◆ **Указания к работе**
**a.** Согласуются ли с текстом о переводах утверждения (i), (ii) и (iii)? (i) По тексту, у Цветаевой и Заболоцкого Гоготур и Апшина соскоблили в чашу братства серебро. (ii) Тонкость психологического рисунка текст приписывает Мандельштаму. (iii) Апшина приходит домой утром. На каждое ответьте «да» или «нет» и дословно приведите решающие слова текста.
**b.** Повторите без изменений строки данных о фигурах от самой первой до строки с «orange L-shape: rotated 56 degrees clockwise» включительно.

── Текст для чтения ──

Название: Александр Цыбулевский. Поэтика доподлинности
Автор: Павел Нерлер
Издательство: НЛО
Жанр: Биографии и Мемуары
isbn: 978-5-4448-0842-9
isbn:
Три перевода, каждый на свой лад. Что, если их перемешать и представить как один перевод? Пожалуй, тогда поэма все-таки скажется, будет сказываться, заговорит словами Мандельштама… Вот Апшина приходит домой, ночью, после поражения – так и слышишь: «Ведет тяжбу ядовитую чей-то голос, желчью вскормленный» – слова Мандельштама – единственны. Конечно же, Гоготур и Апшина соскоблили с рукояток в чашу братства не серебро, как у Цветаевой и Заболоцкого, а пыль (серебряную)… Но психология, тонкость психологического рисунка принадлежит Цветаевой. Например, терзание Апшины: как ему рассказать о своем поражении:
Утаить – обет нарушить,
Рассказать – живым зарыть.
Вот и мается, не в силах –
Рассказать, не в силах – скрыть.
Но и тут, при всей виртуозности проявленного ею триединства: смысл – звук – слово, последнее – слово – остается за Мандельштамом:
А молчать ему не терпится.

───
── Исходные данные ──

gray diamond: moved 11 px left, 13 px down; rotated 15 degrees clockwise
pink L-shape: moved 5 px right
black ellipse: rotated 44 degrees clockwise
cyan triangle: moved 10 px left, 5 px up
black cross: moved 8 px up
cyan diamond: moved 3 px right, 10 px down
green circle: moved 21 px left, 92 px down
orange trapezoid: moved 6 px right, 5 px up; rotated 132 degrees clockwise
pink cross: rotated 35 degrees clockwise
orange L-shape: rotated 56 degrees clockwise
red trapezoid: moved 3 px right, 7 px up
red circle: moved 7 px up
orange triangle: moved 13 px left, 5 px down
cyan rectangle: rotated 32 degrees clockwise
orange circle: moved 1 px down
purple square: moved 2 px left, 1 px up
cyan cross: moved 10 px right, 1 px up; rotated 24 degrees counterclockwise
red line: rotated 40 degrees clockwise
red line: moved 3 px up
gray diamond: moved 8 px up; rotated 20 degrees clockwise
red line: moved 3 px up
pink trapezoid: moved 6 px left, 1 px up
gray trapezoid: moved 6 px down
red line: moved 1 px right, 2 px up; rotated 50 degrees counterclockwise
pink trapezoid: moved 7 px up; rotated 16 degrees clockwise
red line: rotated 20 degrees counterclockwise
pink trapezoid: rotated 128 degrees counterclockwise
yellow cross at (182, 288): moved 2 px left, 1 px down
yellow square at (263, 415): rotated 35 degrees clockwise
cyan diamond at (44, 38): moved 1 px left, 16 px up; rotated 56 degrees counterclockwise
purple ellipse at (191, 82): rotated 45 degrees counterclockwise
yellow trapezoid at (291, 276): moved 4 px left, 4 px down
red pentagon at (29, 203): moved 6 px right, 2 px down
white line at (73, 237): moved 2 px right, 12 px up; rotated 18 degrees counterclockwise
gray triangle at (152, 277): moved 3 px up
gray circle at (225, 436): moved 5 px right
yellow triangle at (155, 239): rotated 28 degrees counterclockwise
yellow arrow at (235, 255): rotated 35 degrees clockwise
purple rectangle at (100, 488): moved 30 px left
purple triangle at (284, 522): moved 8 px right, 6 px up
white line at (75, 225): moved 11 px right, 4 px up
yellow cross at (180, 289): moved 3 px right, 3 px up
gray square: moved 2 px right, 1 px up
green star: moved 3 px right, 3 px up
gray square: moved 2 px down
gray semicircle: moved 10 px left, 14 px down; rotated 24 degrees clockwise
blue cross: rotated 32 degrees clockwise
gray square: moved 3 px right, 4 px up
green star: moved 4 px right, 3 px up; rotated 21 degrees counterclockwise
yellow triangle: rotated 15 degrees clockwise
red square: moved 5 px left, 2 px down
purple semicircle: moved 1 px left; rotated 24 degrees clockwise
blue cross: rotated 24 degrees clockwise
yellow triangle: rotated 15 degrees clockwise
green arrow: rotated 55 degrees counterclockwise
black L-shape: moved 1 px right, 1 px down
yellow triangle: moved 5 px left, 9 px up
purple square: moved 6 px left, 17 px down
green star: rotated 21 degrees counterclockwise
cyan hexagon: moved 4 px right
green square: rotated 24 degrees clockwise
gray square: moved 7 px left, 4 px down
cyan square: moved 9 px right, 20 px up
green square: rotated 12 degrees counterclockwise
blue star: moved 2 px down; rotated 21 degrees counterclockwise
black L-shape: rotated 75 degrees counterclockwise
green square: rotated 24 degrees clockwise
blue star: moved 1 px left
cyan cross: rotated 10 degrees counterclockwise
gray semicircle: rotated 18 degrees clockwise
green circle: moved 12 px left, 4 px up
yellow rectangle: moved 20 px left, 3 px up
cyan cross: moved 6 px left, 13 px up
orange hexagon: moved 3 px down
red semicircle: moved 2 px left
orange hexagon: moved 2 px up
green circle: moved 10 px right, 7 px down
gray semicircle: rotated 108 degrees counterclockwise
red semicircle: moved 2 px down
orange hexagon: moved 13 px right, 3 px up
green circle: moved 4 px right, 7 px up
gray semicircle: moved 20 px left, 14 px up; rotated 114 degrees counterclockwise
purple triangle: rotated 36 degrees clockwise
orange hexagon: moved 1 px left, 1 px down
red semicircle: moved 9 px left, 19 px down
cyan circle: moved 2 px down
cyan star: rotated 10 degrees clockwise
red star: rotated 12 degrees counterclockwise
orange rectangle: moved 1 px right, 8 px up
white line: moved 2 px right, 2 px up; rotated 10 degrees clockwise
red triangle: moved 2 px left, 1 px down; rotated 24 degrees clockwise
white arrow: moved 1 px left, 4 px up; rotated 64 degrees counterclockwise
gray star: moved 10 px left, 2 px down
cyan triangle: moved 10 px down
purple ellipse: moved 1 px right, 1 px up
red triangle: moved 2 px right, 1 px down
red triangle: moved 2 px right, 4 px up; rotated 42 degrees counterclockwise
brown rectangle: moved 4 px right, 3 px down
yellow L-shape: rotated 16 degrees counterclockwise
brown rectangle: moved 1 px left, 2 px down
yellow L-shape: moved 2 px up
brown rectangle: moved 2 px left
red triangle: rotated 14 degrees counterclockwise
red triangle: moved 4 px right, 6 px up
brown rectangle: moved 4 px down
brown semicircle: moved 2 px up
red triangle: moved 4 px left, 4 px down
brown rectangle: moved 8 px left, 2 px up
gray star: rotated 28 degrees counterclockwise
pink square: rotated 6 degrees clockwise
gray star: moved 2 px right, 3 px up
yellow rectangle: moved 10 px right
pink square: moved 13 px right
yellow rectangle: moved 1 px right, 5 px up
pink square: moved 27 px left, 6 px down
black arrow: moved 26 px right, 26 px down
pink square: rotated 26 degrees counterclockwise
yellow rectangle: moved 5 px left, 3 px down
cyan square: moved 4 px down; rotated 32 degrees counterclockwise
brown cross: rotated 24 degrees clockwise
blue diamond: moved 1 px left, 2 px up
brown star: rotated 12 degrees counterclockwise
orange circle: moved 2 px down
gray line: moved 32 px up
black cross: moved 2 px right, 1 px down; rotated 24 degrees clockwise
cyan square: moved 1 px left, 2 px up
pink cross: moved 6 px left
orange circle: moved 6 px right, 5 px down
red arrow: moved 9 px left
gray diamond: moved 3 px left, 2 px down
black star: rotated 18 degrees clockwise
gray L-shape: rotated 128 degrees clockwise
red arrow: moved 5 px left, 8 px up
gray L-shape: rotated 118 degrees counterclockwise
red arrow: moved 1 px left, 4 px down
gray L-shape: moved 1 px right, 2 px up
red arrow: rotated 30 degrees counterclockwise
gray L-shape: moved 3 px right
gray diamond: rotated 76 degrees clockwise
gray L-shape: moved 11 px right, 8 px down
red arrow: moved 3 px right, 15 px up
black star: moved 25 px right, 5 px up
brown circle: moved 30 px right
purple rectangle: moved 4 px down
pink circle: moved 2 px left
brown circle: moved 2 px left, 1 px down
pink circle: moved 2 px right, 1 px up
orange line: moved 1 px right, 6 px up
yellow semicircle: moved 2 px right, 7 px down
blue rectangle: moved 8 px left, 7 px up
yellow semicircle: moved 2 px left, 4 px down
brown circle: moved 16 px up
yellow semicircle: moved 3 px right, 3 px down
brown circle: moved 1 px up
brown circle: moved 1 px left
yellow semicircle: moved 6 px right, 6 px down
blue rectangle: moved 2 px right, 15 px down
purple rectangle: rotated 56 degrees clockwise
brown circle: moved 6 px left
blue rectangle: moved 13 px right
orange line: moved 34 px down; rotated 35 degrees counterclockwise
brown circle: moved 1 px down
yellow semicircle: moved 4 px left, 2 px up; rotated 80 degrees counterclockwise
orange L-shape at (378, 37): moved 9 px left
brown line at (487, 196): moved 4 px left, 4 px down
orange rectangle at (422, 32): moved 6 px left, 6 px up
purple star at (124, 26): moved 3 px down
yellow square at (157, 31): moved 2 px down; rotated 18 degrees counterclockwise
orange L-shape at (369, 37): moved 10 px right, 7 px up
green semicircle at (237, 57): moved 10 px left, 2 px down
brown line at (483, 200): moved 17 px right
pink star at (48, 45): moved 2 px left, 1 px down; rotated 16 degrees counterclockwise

───

◆ **Ответы по заданиям**
**a.**
(i) Да: «не серебро, как у Цветаевой и Заболоцкого».
(ii) Нет: «тонкость психологического рисунка принадлежит Цветаевой».
(iii) Нет: «Вот Апшина приходит домой, ночью, после поражения».

**b.**
gray diamond: moved 11 px left, 13 px down; rotated 15 degrees clockwise
pink L-shape: moved 5 px right
black ellipse: rotated 44 degrees clockwise
cyan triangle: moved 10 px left, 5 px up
black cross: moved 8 px up
cyan diamond: moved 3 px right, 10 px down
green circle: moved 21 px left, 92 px down
orange trapezoid: moved 6 px right, 5 px up; rotated 132 degrees clockwise
pink cross: rotated 35 degrees clockwise
orange L-shape: rotated 56 degrees clockwise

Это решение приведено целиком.